SO GEHT ES: Schreib den Text über sexuelle Gewalt weiter, und zwar direkt nach seinem letzten Satz.

===== TEXTAUSZUG

Sexuelle Gewalt - die dunkle Seite der
Sexualität
Sexualität sollte eigentlich etwas Wunderschönes sein, die
persönlichste Form, meine Liebe gegenüber einem anderen Menschen
auszudrücken.
Leider ist auch dieser Bereich der Liebe nicht frei von Gewalt
und Missbrauch und dann kehrt sich die Sexualität auf
entsetzliche Weise in das Gegenteil ihrer Bestimmung um.
Statt Liebe Angst, Aggression und Unterdrückung.
Von Liebe keine Spur mehr.
Dabei treten die Schattenseiten der Sexualität in den
unterschiedlichsten Ausprägungen und Graden auf, reichen von
einer eindeutig zweideutigen verletzenden Bemerkung bis hin zu
Vergewaltigung oder Inzest.
Was versteht man unter sexueller Gewalt?
Jede Form ungewollter sexueller Aufmerksamkeit sowie Sexualität
gegen seinen Willen. Man teilt die Erscheinungsformen sexueller
Gewalt je nach "Schwere" in die Begriffe sexuelle Belästigung,
sexuelle Nötigung, sexueller Missbrauch, Inzest und
Vergewaltigung ein.

==========
===== VORHANDENE DATEN

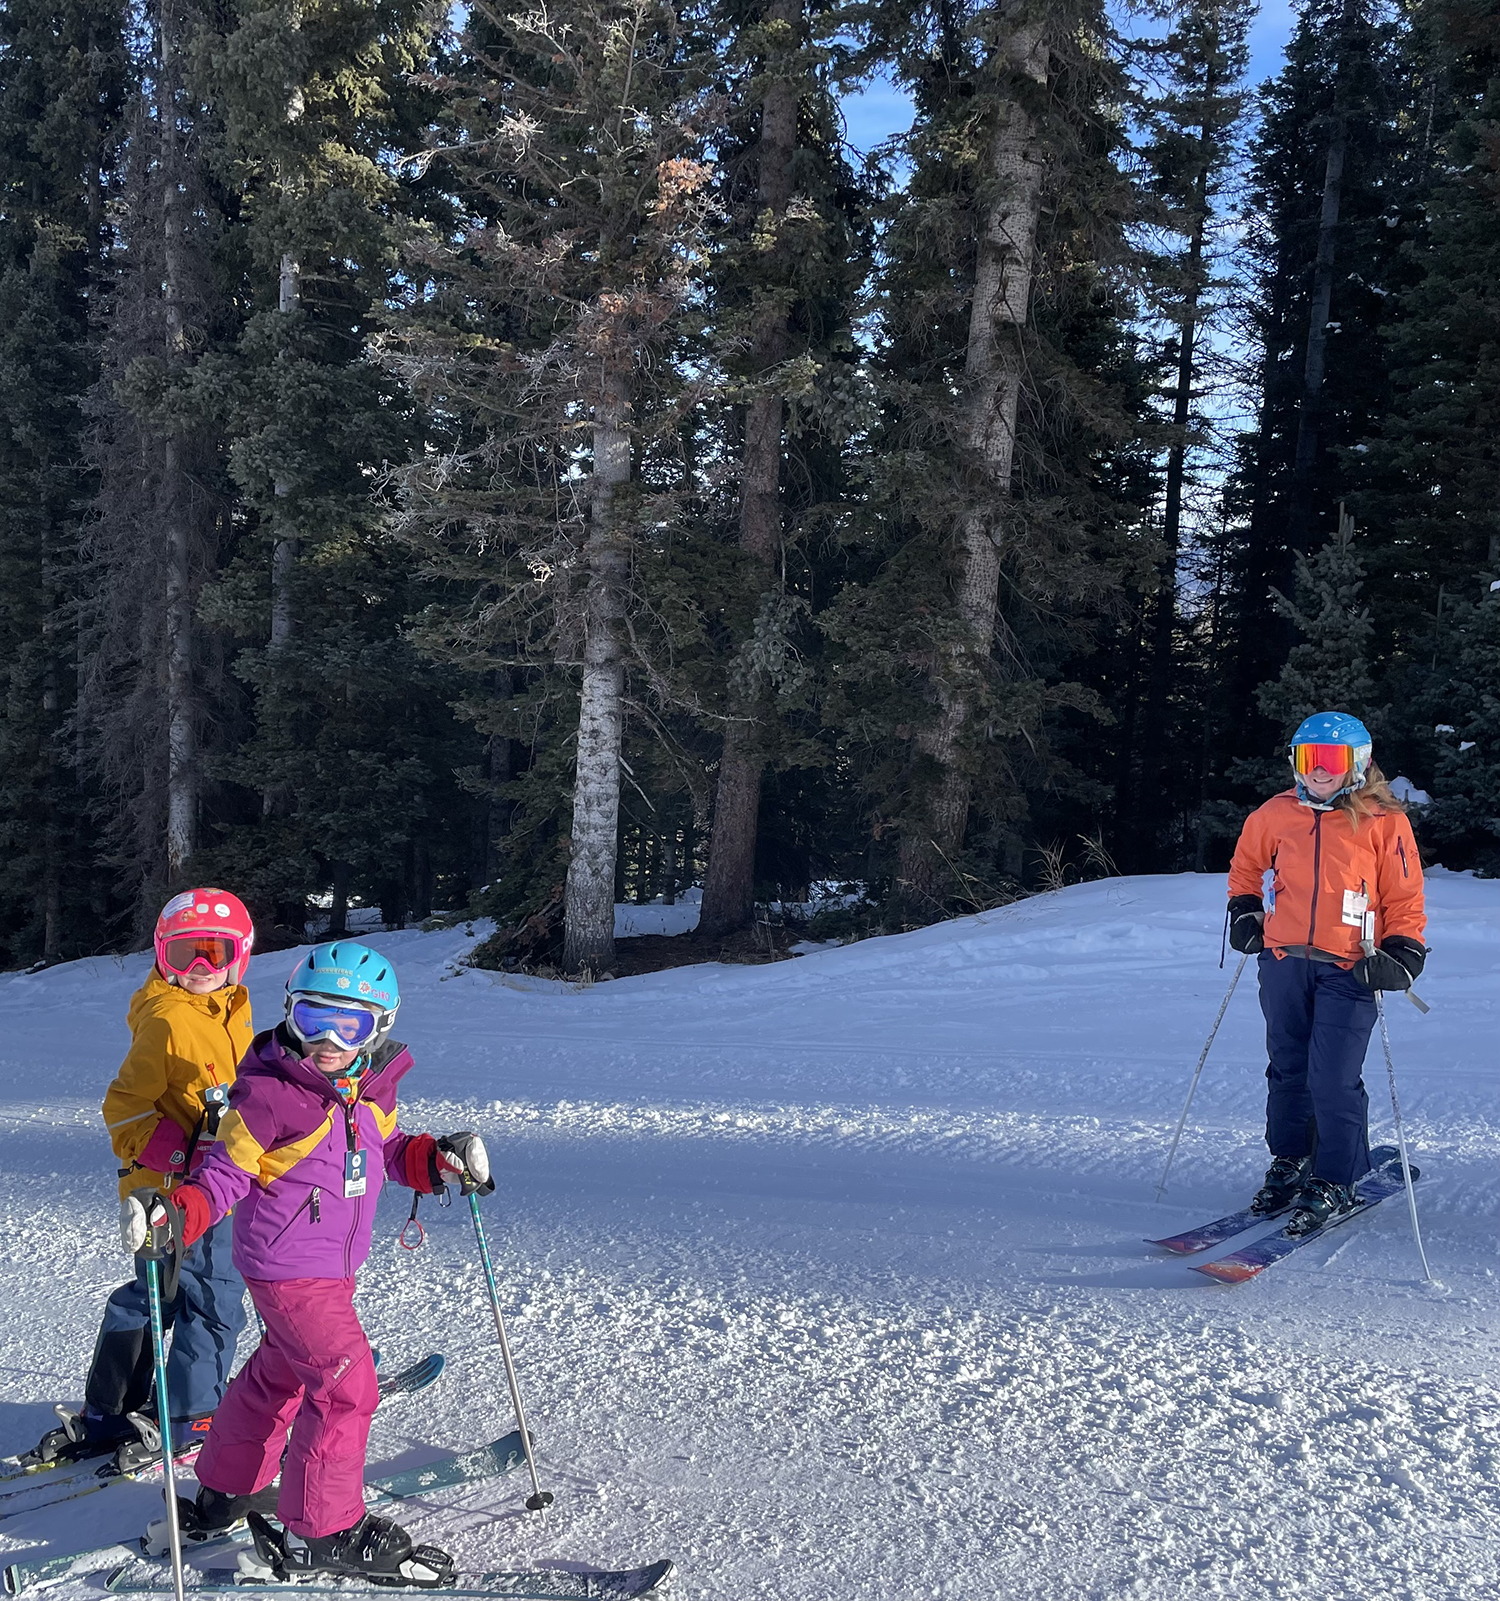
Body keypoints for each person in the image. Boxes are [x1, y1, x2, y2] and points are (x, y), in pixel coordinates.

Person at [120, 942, 491, 1587]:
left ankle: (226, 1491)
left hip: (330, 1267)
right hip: (288, 1270)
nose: (329, 1040)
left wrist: (434, 1159)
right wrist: (178, 1214)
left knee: (278, 1377)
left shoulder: (368, 1091)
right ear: (291, 1014)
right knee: (346, 1386)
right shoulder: (269, 1097)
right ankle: (323, 1531)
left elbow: (384, 1148)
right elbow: (226, 1173)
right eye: (315, 1018)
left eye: (352, 1025)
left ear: (380, 1027)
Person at [26, 890, 255, 1472]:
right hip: (184, 1191)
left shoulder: (230, 1011)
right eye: (184, 956)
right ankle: (191, 1414)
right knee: (211, 1297)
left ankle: (112, 1409)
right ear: (161, 955)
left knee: (155, 1295)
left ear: (240, 955)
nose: (199, 970)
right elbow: (124, 1107)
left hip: (188, 1190)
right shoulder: (168, 1018)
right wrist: (181, 1151)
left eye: (213, 953)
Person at [1226, 711, 1427, 1236]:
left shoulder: (1384, 821)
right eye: (1308, 758)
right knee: (1287, 1067)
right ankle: (1292, 1158)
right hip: (1284, 961)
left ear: (1356, 764)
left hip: (1350, 967)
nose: (1318, 770)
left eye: (1331, 760)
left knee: (1333, 1076)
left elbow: (1403, 895)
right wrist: (1246, 911)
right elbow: (1246, 869)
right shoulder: (1274, 813)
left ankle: (1336, 1176)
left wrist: (1404, 950)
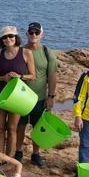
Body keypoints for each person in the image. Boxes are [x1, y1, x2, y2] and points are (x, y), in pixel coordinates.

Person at [0, 26, 36, 161]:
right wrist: (3, 78)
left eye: (11, 36)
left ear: (16, 38)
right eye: (5, 37)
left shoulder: (26, 53)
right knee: (1, 129)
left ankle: (9, 160)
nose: (8, 39)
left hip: (18, 97)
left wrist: (20, 77)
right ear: (1, 40)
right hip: (0, 96)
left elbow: (33, 76)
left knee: (12, 128)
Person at [17, 22, 59, 168]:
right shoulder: (20, 51)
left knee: (38, 127)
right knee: (20, 126)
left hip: (40, 98)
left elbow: (52, 76)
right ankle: (18, 152)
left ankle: (35, 154)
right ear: (27, 34)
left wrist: (51, 97)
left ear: (42, 34)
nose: (33, 35)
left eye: (36, 32)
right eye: (31, 32)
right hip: (20, 98)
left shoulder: (47, 53)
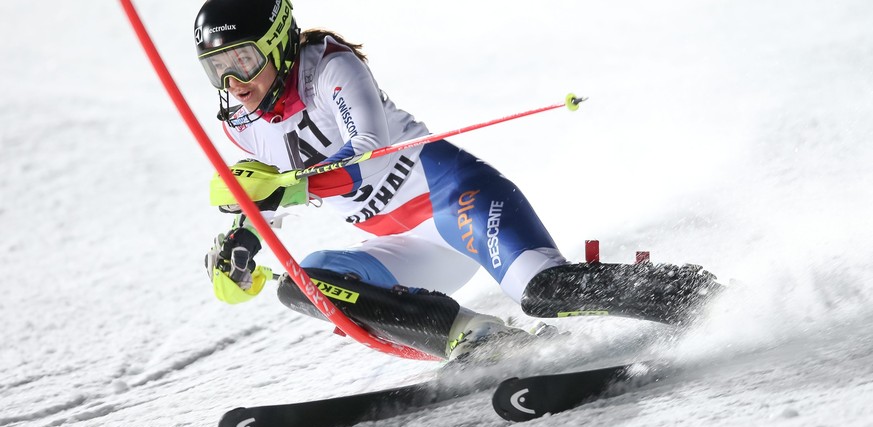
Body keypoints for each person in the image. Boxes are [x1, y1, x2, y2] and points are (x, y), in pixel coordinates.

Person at [195, 0, 722, 362]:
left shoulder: (331, 66)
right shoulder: (243, 125)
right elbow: (261, 195)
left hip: (458, 202)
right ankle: (478, 337)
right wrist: (240, 243)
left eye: (244, 59)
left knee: (546, 292)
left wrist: (287, 186)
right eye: (217, 68)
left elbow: (370, 155)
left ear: (280, 41)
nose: (234, 83)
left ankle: (703, 296)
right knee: (304, 285)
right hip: (403, 245)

==========

LÖSUNG:
Während die schlimmsten Formen sexueller Gewalt, Vergewaltigung
und Inzest, eher selten vorkommen (wobei hier die Zahlen
natürlich relativ zu betrachten sind, denn jeder Fall ist einer
zu viel!!!) - wohl auch wegen einer beträchtlichen Dunkelziffer
unbekannter Fälle -, ist die Wahrscheinlichkeit für ein Mädchen
bzw. eine Frau, in ihrem Leben mit sexueller Belästigung
konfrontiert zu werden, ziemlich hoch und dürfte nahe hundert
Prozent liegen. Wenn du später die Beispiele für sexuelle
Belästigung durchliest, wirst du dich über diese Zahl nicht mehr
wundern.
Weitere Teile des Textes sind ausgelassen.